++++ Provided passage ++++
Still, the tiny room they once shared was filled not with outrage but with a quiet acceptance and sadness at the loss. Mr. Hussein laid his brother-in-law's few belongings - a frayed shirt, flowing cotton pants, and a dishdasha, or traditional gown - on his cot to show a visitor.

"As Shiites, we say that we Iraqis are all one hand - Sunnis, Shiites, Kurds and Christians."

Still, the unrelenting attacks have deepened the sense of anguish among Shiites, who say the fear of more massacres has seeped into all parts of their lives. Nowhere does that appear more strongly than in Kadhimiya, where black banners bearing the names of some of the dead flutter like flags from building facades, workers are still shoveling piles of rubble from the blast and most windows lack glass.

The streets around the Kadhimiya bomb site, though somber, hummed Sunday with quiet repairs. Shop owners stood among piles of rubble and surveyed damage to the sounds of sweeping and hammering. Mussa Awda, one of three brothers who run the hostel, pointed to where plywood had been nailed to replace a roof that had collapsed in the blast. "We have enough patience," Mr. Awda said. "And thank God for that."

In more than a dozen interviews this weekend, the desire to seek revenge never came up.

"If I chose to fight," said Dhafer Amer, 23, who works in his father's rug shop not far from where the bomb went off in Kadhimiya, "it would only make things worse."

Still, there are signs that the ageless Shiite tolerance may already be wearing thin. Some Shiites have begun accusing the government - dominated by Shiite religious parties - of failing to act decisively enough against those who carry out the attacks.

"Our patience shows that we are much stronger than them," said Abbas Swadi, who works in a Kadhimiya tea house. "But we're fighting with our patience."
++++ Dataset extract ++++
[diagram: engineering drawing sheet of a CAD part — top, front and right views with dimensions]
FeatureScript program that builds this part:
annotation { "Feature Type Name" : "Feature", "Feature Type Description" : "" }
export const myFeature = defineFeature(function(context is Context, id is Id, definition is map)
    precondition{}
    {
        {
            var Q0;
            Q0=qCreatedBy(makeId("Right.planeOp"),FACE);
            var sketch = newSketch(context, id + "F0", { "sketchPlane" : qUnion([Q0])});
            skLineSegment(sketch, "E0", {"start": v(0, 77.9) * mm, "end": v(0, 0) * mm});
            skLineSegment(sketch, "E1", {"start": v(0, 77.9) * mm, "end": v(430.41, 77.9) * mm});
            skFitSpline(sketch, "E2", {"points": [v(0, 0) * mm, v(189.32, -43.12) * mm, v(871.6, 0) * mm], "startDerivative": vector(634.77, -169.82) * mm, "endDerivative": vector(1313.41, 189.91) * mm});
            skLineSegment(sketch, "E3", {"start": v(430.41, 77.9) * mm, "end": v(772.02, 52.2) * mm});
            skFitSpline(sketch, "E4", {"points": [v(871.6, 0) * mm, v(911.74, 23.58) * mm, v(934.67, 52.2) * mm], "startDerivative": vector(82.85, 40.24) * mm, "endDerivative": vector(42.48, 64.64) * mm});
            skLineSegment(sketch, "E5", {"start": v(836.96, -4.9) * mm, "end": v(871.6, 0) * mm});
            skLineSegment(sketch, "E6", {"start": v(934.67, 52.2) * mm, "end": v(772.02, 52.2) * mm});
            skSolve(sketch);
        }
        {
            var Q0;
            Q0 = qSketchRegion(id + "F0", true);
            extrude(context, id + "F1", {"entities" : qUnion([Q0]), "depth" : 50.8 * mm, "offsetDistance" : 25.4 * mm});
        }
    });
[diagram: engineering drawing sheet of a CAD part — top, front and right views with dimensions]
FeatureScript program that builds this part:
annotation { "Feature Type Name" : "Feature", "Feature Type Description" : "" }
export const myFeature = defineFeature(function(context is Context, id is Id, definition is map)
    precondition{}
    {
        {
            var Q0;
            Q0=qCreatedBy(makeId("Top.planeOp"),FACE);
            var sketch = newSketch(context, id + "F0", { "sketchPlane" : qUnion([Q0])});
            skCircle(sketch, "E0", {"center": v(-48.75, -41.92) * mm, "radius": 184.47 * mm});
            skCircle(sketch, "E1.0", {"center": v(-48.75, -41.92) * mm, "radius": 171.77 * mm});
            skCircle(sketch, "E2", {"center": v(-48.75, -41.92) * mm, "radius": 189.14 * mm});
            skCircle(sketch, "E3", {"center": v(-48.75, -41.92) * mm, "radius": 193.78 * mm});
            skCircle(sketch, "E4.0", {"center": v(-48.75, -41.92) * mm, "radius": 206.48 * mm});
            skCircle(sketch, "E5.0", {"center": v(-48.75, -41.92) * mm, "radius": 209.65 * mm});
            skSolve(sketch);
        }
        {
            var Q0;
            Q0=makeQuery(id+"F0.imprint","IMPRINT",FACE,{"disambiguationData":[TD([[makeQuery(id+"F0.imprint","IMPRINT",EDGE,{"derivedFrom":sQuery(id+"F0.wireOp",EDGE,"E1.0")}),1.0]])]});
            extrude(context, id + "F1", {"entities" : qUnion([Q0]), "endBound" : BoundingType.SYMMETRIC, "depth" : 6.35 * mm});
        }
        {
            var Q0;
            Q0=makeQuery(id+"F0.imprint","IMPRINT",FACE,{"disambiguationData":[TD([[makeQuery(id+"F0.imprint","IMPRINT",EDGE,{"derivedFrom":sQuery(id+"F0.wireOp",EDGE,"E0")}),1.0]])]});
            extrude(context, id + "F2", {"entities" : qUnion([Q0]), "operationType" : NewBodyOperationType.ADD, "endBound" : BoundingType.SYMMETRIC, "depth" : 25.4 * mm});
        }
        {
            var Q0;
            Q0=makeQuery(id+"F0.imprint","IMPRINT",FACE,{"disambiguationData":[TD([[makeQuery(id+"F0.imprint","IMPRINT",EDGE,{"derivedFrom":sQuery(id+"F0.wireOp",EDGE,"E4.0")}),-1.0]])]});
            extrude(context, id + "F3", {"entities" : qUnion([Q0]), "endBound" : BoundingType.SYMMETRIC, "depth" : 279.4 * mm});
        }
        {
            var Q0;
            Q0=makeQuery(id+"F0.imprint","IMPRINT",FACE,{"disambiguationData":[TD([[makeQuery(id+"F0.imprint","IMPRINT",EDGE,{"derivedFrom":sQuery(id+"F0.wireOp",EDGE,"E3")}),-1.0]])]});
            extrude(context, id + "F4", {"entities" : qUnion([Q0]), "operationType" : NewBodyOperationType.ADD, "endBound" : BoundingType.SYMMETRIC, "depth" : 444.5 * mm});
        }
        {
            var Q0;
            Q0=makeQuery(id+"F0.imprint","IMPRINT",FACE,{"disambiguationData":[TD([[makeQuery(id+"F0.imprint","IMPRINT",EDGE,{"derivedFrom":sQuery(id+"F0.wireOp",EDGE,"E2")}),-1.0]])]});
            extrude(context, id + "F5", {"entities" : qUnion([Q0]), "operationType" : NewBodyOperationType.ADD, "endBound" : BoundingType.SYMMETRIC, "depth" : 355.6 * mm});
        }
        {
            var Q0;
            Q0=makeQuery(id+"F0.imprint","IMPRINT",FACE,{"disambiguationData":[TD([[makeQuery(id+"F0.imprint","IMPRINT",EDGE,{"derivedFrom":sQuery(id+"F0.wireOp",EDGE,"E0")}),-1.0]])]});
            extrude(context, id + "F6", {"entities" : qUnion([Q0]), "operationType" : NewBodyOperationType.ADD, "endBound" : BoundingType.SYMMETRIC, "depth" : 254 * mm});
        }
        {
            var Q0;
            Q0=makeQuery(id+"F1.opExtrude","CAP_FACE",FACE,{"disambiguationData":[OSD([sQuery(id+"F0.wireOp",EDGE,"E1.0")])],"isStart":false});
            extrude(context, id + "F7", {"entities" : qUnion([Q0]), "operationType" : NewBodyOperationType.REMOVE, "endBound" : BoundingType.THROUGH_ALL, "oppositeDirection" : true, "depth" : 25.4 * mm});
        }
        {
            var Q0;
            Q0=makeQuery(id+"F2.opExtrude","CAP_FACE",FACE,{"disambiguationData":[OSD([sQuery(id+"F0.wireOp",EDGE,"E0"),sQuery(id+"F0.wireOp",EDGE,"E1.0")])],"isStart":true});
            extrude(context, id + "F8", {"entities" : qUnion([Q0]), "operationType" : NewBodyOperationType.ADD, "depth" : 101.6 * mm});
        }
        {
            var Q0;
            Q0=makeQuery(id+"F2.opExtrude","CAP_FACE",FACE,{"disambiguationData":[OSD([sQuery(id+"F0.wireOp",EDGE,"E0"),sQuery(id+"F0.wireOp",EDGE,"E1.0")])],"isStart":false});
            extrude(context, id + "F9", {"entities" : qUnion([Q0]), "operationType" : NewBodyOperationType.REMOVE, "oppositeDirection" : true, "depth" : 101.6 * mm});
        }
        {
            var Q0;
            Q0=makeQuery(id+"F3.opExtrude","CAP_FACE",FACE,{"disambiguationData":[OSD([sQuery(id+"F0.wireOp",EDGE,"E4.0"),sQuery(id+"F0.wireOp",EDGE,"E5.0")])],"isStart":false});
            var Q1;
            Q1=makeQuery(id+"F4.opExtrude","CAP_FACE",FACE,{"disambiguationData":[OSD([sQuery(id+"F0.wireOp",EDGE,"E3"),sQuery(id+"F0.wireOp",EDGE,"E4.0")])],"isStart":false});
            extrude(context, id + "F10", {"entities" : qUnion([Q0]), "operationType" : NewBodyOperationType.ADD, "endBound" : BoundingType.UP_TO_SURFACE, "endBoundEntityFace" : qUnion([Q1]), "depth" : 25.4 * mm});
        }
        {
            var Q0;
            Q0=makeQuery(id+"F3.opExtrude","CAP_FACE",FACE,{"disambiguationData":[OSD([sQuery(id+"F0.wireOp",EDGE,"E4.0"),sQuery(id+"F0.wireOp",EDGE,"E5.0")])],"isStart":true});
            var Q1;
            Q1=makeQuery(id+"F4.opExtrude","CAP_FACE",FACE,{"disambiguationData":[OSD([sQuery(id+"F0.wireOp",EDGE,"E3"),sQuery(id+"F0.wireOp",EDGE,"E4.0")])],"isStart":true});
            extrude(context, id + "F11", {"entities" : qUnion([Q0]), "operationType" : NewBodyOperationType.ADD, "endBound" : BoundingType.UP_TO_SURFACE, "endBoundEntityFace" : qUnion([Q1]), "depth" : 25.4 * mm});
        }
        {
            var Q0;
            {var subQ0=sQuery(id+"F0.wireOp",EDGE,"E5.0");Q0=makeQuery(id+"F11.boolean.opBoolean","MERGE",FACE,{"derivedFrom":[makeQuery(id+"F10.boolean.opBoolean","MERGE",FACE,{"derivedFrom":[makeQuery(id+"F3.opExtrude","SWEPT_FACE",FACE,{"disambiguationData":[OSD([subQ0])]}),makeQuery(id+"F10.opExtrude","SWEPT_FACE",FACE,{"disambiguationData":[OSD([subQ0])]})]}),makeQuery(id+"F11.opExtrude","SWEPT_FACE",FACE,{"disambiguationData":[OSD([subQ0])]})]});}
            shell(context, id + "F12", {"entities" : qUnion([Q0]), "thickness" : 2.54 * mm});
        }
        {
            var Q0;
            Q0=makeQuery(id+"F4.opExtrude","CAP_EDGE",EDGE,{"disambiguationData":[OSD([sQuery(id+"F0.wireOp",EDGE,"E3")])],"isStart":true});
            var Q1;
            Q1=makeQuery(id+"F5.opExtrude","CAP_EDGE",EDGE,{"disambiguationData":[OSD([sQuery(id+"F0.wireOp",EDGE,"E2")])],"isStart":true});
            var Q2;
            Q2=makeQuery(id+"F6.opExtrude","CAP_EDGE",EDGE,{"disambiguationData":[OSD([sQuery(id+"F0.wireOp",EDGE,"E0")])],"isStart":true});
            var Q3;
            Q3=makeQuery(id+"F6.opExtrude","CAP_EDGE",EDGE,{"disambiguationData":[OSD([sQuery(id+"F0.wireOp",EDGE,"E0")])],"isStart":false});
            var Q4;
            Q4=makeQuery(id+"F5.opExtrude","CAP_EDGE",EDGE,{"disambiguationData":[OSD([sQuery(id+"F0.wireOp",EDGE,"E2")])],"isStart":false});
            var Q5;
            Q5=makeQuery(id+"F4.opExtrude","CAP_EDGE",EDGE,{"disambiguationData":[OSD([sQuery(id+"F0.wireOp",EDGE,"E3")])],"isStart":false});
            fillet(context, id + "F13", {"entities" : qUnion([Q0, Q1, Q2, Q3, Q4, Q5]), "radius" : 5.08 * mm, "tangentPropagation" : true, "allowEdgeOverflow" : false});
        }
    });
++++
The tasks:
1. Say whether each statement agrees with the Kadhimiya excerpt, answering yes or no and quoting the words that decide it: (a) Mussa Awda is one of three brothers who run the hostel. (b) Revenge was a frequent theme in the weekend interviews. (c) Dhafer Amer works in a tea house.
2. Retype the Kadhimiya excerpt from "The streets around" to "never came up." with no changes.
The rows have no connection to the Kadhimiya excerpt.

Expected responses:
1.
(a) Yes: "one of three brothers who run the hostel"
(b) No: "the desire to seek revenge never came up"
(c) No: "who works in his father's rug shop"

2.
The streets around the Kadhimiya bomb site, though somber, hummed Sunday with quiet repairs. Shop owners stood among piles of rubble and surveyed damage to the sounds of sweeping and hammering. Mussa Awda, one of three brothers who run the hostel, pointed to where plywood had been nailed to replace a roof that had collapsed in the blast. "We have enough patience," Mr. Awda said. "And thank God for that."

In more than a dozen interviews this weekend, the desire to seek revenge never came up.